Bir insanın nefesini tutma süresi en çok suya daldığı zaman söz konusu olur. İnsanlar binlerce yıl denizin 30 metre altına kadar kendi ciğer güçleri ile dalabilmişlerdir, sünger ve inci avcılığı yaptılar. Ne kadar nefeslerini güçlü tutmaya çalışsalarda su altında birkaç dakikadan fazla kalabilmeyi başaramadılar.
İnsanlar, dalgıç elbiseleri ile dalmaya 1800'lü yıllarda başladılar ama bu sefer de bir hortuma bağımlıydılar. Su altında tüplerle özgür ve yatay yüzebilmek 1940'lardan sonra ancak mümkün olmuştur. Gözünü hep havaya dikmiş olan insan, uçmaya başladıktan neredeyse yarım asır sonra deniz altında tüple serbestçe yüzmeye ve bunun sonucu olarak deniz altını keşfetmeye başarabilmiştir.
Gerçi günümüzde tüpsüz serbest dalışta yarışmacılar 5 dakikayı aşıp, 100 metreden fazla derine inebiliyorlar ama çok özel bir teknik sayesinde bunu yapabilirler, fakat normal insanın nefes alma kapasitesinin arttırıldığı anlamına gelmez.
Nefes alıp verme ölüm anına kadar süren bir yaşam süresidir. Solunum durması ölüm belirtisi olarak kabul edilmektedir. Oysa vücut oksijen almadan da bir iki dakika yaşayabilir. Bu nedenle suda boğulanlara ya da soluk borusu tıkandığı için solunumu duranlara uygulanacak yapay solunum sayesinde , ölmek üzere olan kişinin yaşamını kurtarabilir.
Soluk verildiğinde ciğerlerdeki havanın tümünün boşaldığı sanılır ama ciğerlerde epeyce bir miktar hava kalır. İnsan kendini ne kadar zorlarsa zorlasın, her bir ciğerinde kalan havayı 1,5 litrenin altına düşüremez. İnsanlar akciğerlerini tam kapasite ile çalıştırmazlar. Her nefes alış verişte ciğerlerindeki havanın altıda birini kullanırlar dolayısıyla rezerv bir solunum güçlen vardır.

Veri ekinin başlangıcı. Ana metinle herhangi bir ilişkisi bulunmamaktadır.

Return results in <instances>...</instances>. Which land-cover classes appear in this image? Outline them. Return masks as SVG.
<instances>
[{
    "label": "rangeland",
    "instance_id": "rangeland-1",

Sağlıklı, genç bir insan nefesini yaklaşık olarak 3 dakika tutabilir. Eğitimle bu süre çok az daha uzatılabilmektedir ama bu süreden sonra insanda şuur kaybı başlar. İşte bu sırada vücudun koruma mekanizması devreye girer ve uzun süre soluksuz kalmasına izin vermez. İnsan kendini zorlayarak morarıncaya kadar nefesini tutsa bile boğulmaz, yalnızca bayılır ve hemen o anda solunum yeniden başlar.
İnsan vücudu fazla miktarda oksijen depolayamaz. İnsanda oksijen yetersizliğini ikaz edecek sensörler de yoktur. Dolayısı ile dağcılığa yeni başlayanlar yükseldikçe oksijenin azaldığını fenalaşmaya başlayınca anlarlar. Vücut alyuvar sayısını arttırarak yükseklerdeki oksijen azlığına alışmayı sağlar. İnsanı nefes almaya zorlayan vücuttaki oksijenin azalması değil kandaki karbondioksit oranının artmasıdır. Bu oranın artmasıyla beyindeki nefes alma mekanizması tetiklenir ve insan daha sık nefes almaya başlar.
Suya dalmadan önce derin derin nefes alanlar oksijen depoladıklarını sanırlar ama aslında vücutlarındaki karbondioksit seviyesini düşürürler. Bu sayede nefeslerini 30 saniye daha fazla tutabilirler.